Just when Condoleezza Rice thought she had avoided the cold by postponing her trip to Ottawa, Lloyd Axworthy put a few icicles in her inbox with some harsh words reaffirming Canada’s decision to stay out of Ballistic Missile Defense. To the surprise of us all, the former Liberal foreign minister and Nobel Peace Prize nominee unshackled his tongue from diplomacy’s yoke, showing that he now prefers to take his cues from the derisive tracts of Juvenal or Twain, over the harrumphing and jowl shaking of some impotent and indignant parliamentarian.

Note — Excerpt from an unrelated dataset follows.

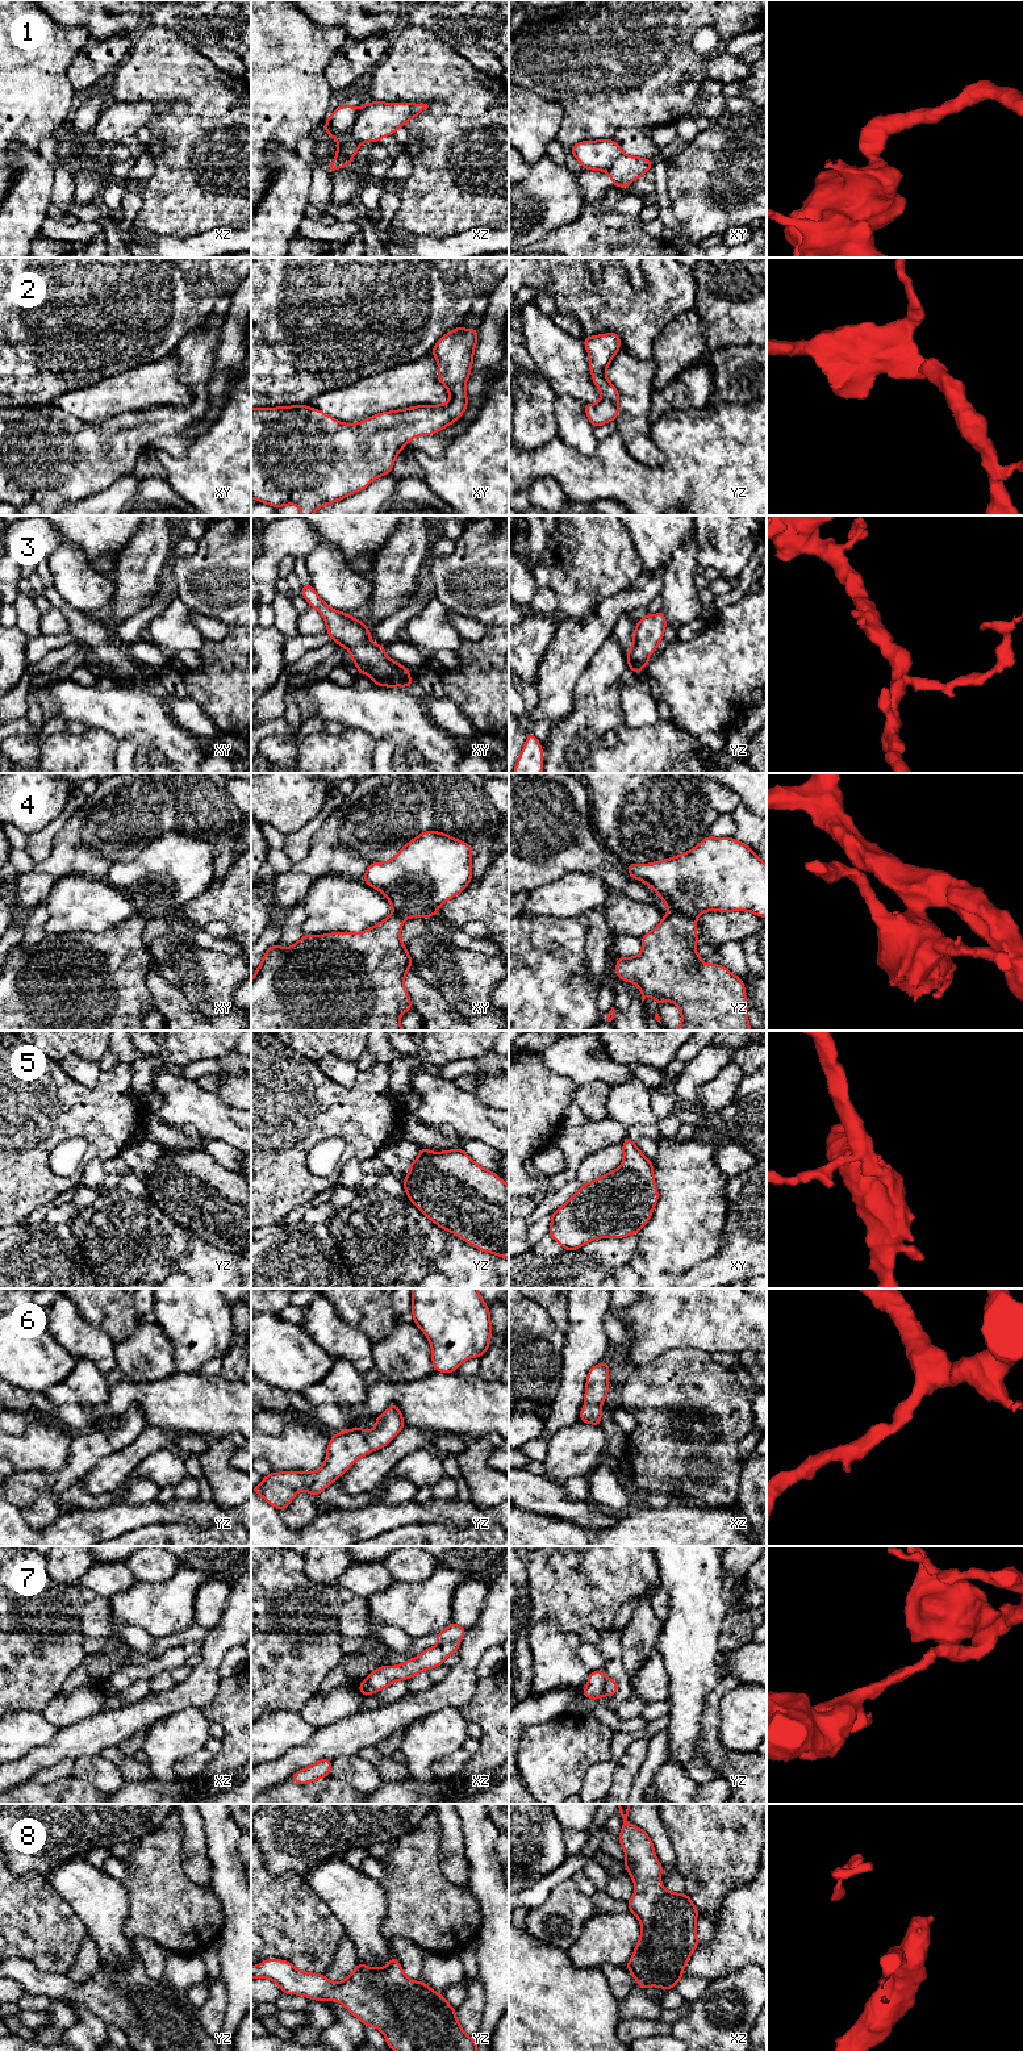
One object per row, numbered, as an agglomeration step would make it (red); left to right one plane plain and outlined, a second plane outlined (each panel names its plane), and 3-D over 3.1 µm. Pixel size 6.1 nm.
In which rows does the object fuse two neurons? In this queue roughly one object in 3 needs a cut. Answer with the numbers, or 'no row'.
1, 4, 7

Thanks, Lloyd. We owe you one.

It’s about time that somebody had the courage to rescue our political rhetoric from the grasp of the banal. What should be a source of amusement for those who value a good read, too often resembles the distended puffing of an artless hack. Our apologies go out to Dr. Rice for being the butt of Axworthy’s missive. We suspect that despite all of Axworthy’s condescending bon mots, she still found pleasure in reading the words “teleological” and “diktat” in a letter addressed to her as Secretary of State. Who knows? It may have felt like she was back in grad school again, poring over the learned texts of antiquity in rapturous bliss. Afterall, Dr. Axworthy even managed to slide in an obscure reference to The Iliad. Not too bad for a former diplomat.

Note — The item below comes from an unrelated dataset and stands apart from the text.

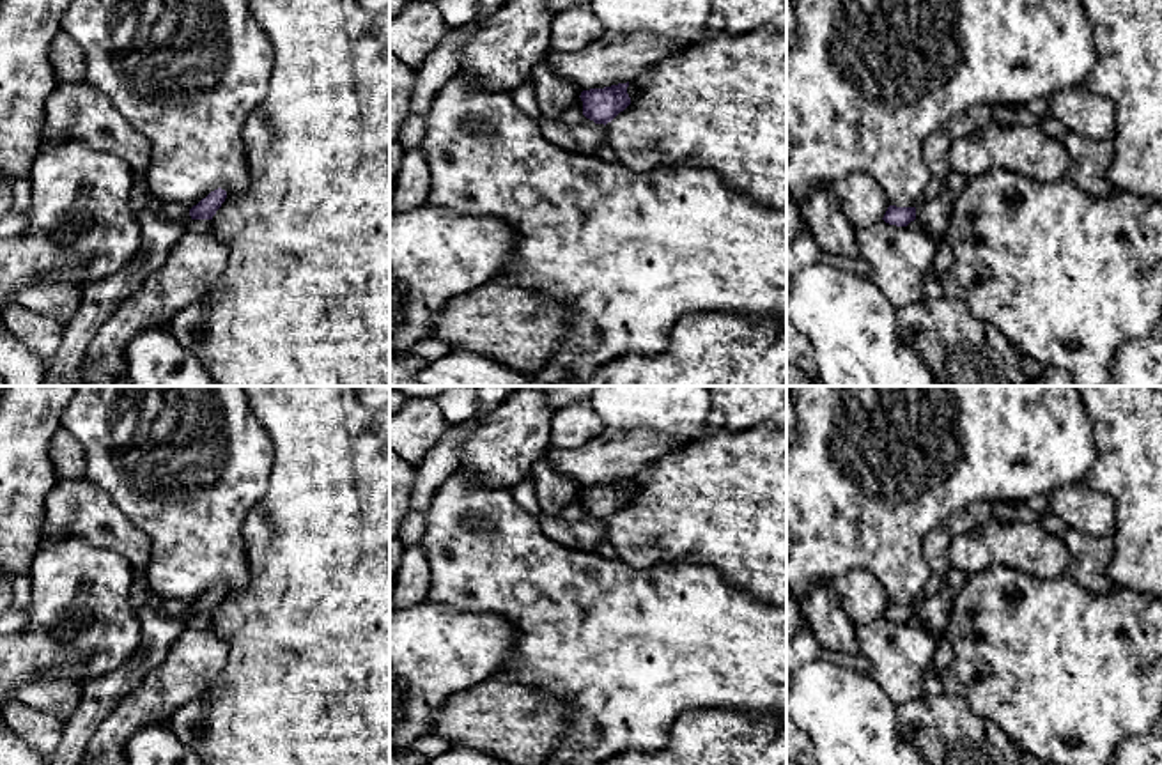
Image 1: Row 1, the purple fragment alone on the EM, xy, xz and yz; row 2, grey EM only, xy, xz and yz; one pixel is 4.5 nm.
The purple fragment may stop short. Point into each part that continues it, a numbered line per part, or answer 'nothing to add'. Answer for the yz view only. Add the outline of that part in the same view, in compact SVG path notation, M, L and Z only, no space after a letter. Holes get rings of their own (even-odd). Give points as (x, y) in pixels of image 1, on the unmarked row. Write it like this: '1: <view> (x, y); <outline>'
nothing to add

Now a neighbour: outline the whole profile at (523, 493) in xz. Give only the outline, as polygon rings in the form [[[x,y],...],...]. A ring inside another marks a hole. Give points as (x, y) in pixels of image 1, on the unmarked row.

Last year, the theatre of Carolyn Parrish infused Canadian diplomacy with a garish hint of the burlesque. Now, Axworthy has added his sharpened quill to the mix, with the incendiary “Epistle to Dr. Rice”. This is a spirited contribution to our national ouevre: one that deftly traverses the bounds of diplomacy, as it points to the human follies and vices of the Bush Administration. And, unlike conventional diplomatic letters, it is brazen and to the point.

Bravo.


The following is excerpted from an open letter to U.S. Secretary of State Condoleezza Rice, written by former Canadian Minister of Foreign Affairs Lloyd Axworthy. It first appeared in the Winnipeg Free Press.

“Dear Condi, I’m glad you’ve decided to get over your fit of pique and venture north to visit your closest neighbour. It’s a chance to learn a thing or two. Maybe more.

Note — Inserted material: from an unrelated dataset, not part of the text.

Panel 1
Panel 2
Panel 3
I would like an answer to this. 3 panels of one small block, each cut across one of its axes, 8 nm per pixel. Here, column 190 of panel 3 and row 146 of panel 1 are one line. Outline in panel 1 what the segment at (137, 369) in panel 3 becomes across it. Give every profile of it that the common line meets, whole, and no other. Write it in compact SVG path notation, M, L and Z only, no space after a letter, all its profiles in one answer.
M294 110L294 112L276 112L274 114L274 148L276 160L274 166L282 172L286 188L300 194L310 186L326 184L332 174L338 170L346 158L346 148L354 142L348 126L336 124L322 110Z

I know it seems improbable to your divinely guided master in the White House that mere mortals might disagree with participating in a missile-defence system that has failed in its last three tests, even though the tests themselves were carefully rigged to show results.

Coming to Ottawa might also expose you to a parliamentary system that has a thing called question period every day, where those in the executive are held accountable by an opposition for their actions[.]

Your boss did not avail himself of a similar opportunity to visit our House of Commons during his visit, fearing, it seems, that there might be some signs of dissent. He preferred to issue his diktat on missile defence in front of a highly controlled, pre-selected audience.

Such control-freak antics may work in the virtual one-party state that now prevails in Washington. But in Canada we have a residual belief that politicians should be subject to a few checks and balances, an idea that your country once espoused before the days of empire.”